The rule would replace the Biden-era “totality-of-the-circumstances” framework used to determine whether a worker was an independent contractor or an employee. At the time, SHRM said the 2024 rule “fosters ambiguity, deterring businesses from extending essential training to independent workers, a detrimental scenario for both parties involved.”
Why replace the 2024 final rule
In a press briefing Thursday morning, a WHD administrator said it was important to replace the 2024 final rule — not just rescind it — because the DOL was concerned that the multiple economic reality factors described by the 2024 rule “were viewed as setting a higher and … broader bar” than the U.S. Supreme Court and other courts used to determine independent contractor status.
Ultimately, the spokesperson said, the goal is to “provide greater clarity” for businesses and workers when determining independent contractor status during the hiring process.
“Doing that properly under the proposal would lead to a reduced number of misclassifications in both directions,” he added.
What the proposed rule means for workers and employers
Is this proposed regulation less worker-friendly? It may be hard to say.
“Commentators like to call the newer rule ‘employer-friendly’ and the prior 2024 rule ‘employee-friendly,’ but in my experience, that is reductive and ignores the nuance these situations present,” Nisha Verma, a labor and employment attorney for Dorsey & Whitney, told HR Dive via email.

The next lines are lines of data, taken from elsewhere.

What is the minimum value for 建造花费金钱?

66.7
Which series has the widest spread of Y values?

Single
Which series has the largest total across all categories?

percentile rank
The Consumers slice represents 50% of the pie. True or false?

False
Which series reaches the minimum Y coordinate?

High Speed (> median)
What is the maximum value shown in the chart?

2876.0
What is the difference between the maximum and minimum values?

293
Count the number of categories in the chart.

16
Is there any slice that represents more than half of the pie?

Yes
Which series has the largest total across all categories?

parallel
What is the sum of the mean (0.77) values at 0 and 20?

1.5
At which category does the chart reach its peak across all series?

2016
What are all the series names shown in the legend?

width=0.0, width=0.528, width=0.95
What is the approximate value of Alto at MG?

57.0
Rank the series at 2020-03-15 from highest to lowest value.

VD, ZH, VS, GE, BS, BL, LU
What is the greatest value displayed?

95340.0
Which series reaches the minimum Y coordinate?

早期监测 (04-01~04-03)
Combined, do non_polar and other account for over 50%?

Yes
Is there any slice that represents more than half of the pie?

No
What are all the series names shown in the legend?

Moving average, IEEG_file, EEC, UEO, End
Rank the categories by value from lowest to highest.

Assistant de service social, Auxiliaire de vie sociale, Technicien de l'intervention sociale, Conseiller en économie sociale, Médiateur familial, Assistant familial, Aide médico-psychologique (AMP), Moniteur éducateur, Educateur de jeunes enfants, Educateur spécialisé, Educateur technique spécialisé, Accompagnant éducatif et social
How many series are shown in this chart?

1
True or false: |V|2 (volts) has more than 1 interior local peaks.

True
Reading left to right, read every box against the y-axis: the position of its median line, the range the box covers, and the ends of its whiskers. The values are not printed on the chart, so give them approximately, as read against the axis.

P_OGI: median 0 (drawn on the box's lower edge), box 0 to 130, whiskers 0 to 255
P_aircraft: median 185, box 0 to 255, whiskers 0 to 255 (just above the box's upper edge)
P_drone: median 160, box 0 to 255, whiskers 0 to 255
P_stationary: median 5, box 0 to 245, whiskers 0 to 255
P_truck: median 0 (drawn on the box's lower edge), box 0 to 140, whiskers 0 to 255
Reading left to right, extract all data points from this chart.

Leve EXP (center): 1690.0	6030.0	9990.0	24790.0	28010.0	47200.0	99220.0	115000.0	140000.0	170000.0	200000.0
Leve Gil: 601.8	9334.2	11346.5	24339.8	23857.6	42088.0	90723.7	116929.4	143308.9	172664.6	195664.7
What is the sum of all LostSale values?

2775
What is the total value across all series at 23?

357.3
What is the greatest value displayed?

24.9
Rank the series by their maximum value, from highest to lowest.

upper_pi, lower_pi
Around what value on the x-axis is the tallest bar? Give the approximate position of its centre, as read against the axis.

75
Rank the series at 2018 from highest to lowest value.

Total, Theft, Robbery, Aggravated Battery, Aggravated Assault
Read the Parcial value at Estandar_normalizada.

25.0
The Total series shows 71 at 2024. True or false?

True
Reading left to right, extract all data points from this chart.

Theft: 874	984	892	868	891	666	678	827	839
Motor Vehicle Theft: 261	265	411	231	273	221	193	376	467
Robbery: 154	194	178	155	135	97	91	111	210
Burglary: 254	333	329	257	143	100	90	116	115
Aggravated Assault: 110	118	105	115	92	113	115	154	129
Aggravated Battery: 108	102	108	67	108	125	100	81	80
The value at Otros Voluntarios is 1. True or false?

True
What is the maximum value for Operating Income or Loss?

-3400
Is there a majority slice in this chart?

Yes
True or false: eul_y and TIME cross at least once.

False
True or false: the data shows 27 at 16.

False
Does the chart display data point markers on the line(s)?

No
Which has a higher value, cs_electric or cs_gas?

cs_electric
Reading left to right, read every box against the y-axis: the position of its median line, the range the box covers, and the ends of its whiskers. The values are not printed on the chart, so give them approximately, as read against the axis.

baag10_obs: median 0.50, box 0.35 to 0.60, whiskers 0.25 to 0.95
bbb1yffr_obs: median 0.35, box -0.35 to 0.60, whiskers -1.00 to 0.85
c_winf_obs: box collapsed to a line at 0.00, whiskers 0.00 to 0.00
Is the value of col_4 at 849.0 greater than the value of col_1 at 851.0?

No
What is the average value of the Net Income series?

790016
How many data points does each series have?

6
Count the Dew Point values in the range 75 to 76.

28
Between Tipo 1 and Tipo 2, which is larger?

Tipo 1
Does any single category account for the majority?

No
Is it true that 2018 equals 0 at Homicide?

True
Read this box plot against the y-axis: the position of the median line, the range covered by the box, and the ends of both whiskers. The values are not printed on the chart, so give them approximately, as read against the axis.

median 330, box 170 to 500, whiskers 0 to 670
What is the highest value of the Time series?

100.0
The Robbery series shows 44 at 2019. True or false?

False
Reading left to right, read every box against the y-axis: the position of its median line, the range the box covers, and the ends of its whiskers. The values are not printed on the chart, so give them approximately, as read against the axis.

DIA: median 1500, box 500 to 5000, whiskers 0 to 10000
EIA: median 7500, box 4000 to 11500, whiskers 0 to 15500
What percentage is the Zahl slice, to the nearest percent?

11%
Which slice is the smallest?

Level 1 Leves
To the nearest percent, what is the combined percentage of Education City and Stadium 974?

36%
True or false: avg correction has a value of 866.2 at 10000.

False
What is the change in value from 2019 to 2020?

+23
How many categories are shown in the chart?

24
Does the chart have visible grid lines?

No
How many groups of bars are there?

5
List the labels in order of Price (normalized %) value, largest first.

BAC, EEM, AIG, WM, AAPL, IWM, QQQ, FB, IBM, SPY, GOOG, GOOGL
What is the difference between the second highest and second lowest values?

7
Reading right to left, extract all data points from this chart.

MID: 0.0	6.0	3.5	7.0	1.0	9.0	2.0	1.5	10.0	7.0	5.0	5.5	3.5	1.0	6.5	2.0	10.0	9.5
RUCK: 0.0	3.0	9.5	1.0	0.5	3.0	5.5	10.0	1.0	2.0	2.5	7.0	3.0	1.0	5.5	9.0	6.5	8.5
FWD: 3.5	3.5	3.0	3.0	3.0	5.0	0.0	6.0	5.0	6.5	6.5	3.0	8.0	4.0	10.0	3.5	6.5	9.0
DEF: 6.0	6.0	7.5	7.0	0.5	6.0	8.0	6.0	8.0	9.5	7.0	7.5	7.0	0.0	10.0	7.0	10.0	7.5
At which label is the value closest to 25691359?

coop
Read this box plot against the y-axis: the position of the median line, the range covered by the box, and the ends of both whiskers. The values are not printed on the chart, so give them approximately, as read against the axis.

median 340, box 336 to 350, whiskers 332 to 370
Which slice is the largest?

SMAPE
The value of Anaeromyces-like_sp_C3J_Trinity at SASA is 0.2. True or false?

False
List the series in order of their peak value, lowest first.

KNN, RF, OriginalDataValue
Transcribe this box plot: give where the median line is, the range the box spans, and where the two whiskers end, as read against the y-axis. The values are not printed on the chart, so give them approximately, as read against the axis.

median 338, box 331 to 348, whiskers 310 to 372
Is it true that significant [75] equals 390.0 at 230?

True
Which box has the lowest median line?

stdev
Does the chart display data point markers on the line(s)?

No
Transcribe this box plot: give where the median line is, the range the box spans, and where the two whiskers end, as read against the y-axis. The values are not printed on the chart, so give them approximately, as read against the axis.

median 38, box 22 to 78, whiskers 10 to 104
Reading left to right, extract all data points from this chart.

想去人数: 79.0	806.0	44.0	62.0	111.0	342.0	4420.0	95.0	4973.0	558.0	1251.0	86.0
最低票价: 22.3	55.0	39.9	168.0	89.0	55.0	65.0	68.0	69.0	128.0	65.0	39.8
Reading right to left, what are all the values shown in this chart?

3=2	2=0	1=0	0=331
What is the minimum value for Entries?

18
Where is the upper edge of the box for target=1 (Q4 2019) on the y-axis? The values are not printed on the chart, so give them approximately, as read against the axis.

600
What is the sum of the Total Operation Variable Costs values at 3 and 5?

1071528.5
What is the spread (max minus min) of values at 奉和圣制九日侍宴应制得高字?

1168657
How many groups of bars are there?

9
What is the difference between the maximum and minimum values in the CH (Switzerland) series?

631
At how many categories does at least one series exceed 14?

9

Workers might actually favor the 2026 independent contractor classification because they’re working with several firms and don’t want to be “beholden to one corporation,” Verma said. Individuals are making these choices often because of layoffs and the state of the economy, she added, so DOL’s proposal “comes at the right time.”
“I would like to see worker choice play more of a role in the analysis going forward, particularly since workers are more aware of their own tax circumstances, ability to earn other income, and need for flexibility than the business,” Verma said.
A 60-day public comment period begins Friday and ends on April 28. DOL would then need to adopt a final rule.